[Provided text]
▬▬▬▬▬▬▬▬▬▬

Maroa Chacha v Zachary Korongo [2015] KEHC 4475 (KLR)
Full Case Text
REPUBLIC OF KENYA
IN THE HIGH COURT AT MIGORI
CIVIL APPEAL NO. 28 OF 2015
(FORMERLY KISII HCCA NO. 32 OF 2011)
BETWEEN
MAROA CHACHA …………………………………………….. APPELLANT
AND
ZACHARY KORONGO ………………….……………........... RESPONDENT
(Being an appeal from the Judgment and Decree of Hon. J. R. Ndururi, SRM at the Senior Resident Magistrates Court in Kehancha in Civil Case No. 15 of 2010 dated 20th January 2011)
JUDGMENT
1. The circumstances leading up to the appeal are set out in the plaint dated 25th August 2010. The respondent pleaded that the appellant used to operate a business of distributing bread when he decided to sell the business to the respondent for Kshs. 14,000/- plus the sum of Kshs. 2,000/- which he promised to pay in there event there were no encumbrances of debts. After commencing business, the respondent realized that that the appellant had incurred a debt of Kshs. 56,290/- to the bread supplier which he settled. In addition, the respondent claimed that he had paid the appellant Kshs. 16,000/- rent before assuming the business. The respondent’s total claim amounted to Kshs. 96,498/- .
2 In his defence filed on 29th September 2010, the appellant admitted that he had sold the business for the Kshs. 14,000/- together with the sum of Kshs. 2,000/- agreed upon. He averred that the sum was to be recovered from the monthly rent. He also denied that he owed the sums due and that since the respondent continued to occupy the premises the demand for rent was not due.

▬▬▬▬▬▬▬▬▬▬

[Data below]

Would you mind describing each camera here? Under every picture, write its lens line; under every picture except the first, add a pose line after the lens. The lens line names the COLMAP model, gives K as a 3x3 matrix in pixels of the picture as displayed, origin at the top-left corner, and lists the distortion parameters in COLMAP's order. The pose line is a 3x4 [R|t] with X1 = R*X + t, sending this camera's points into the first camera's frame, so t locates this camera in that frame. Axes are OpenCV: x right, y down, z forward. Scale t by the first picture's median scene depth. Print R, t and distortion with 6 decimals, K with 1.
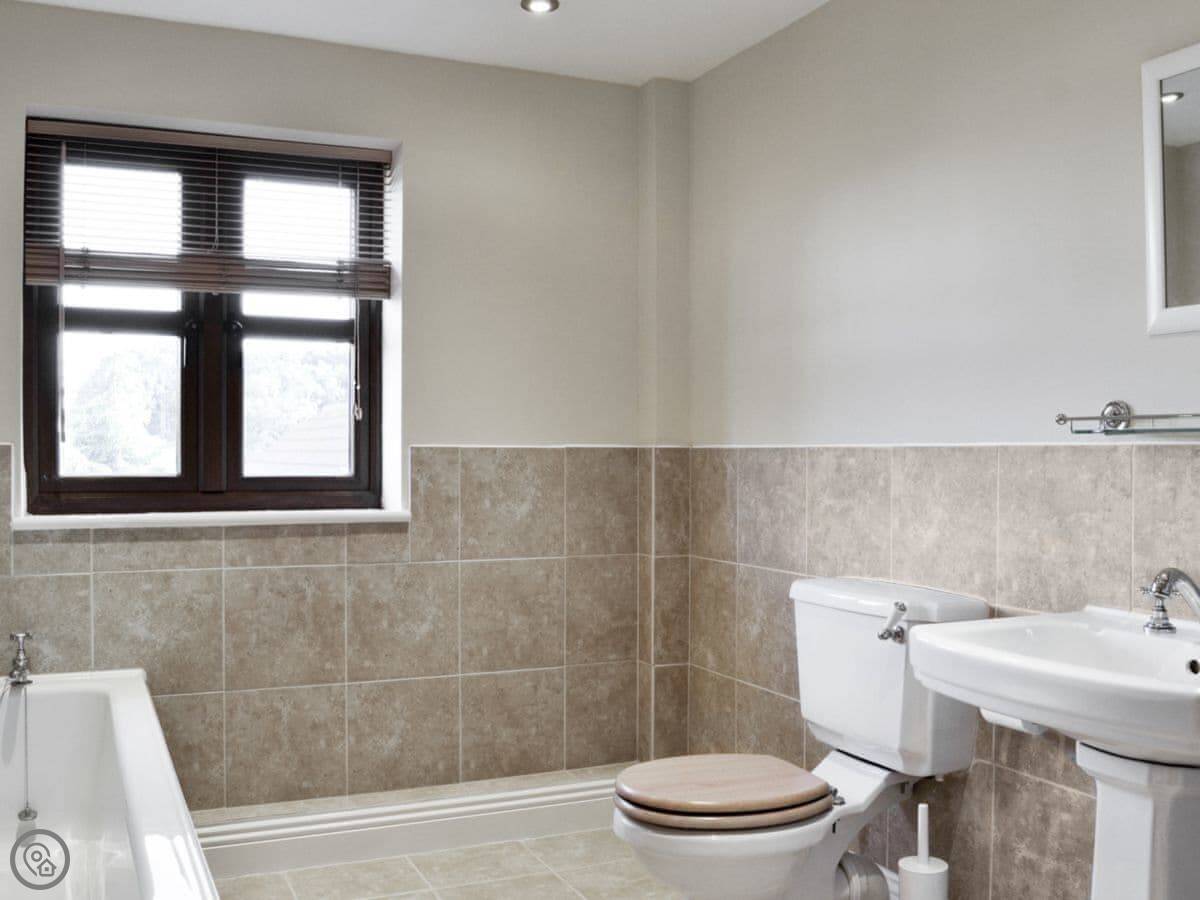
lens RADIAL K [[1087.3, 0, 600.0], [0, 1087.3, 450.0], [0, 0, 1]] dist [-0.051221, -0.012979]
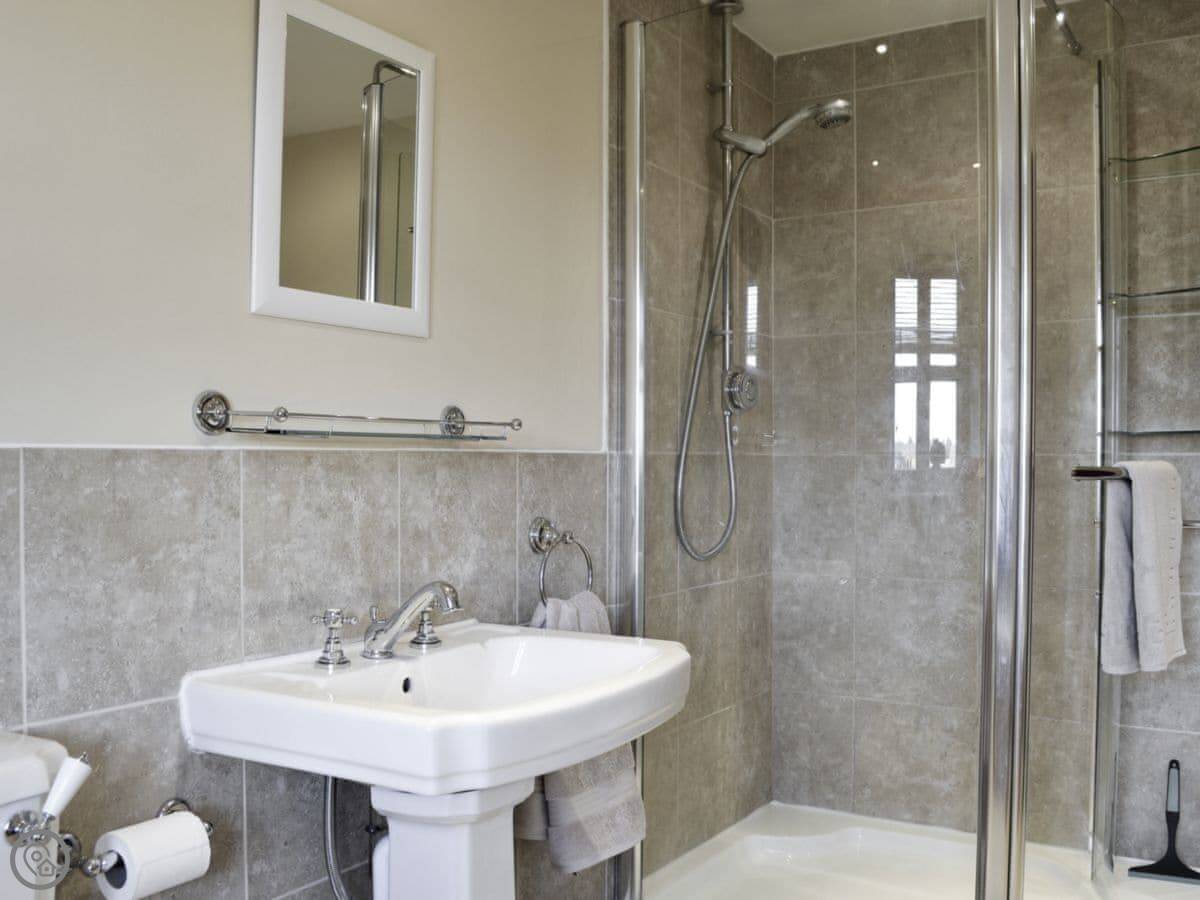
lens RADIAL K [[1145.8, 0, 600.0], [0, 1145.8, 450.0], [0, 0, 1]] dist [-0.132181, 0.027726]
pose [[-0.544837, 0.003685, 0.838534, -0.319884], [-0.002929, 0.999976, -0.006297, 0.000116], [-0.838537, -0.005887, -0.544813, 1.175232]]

▬▬▬▬▬▬▬▬▬▬

[Task instructions]
Answer these questions using the Migori appeal judgment:
1. Whose judgment and decree is being appealed?
2. What date does the plaint bear?
3. On what date did the appellant file his defence?
The material is not needed here.

[Exercise answer]
1. Hon. J. R. Ndururi, SRM
2. 25th August 2010
3. 29th September 2010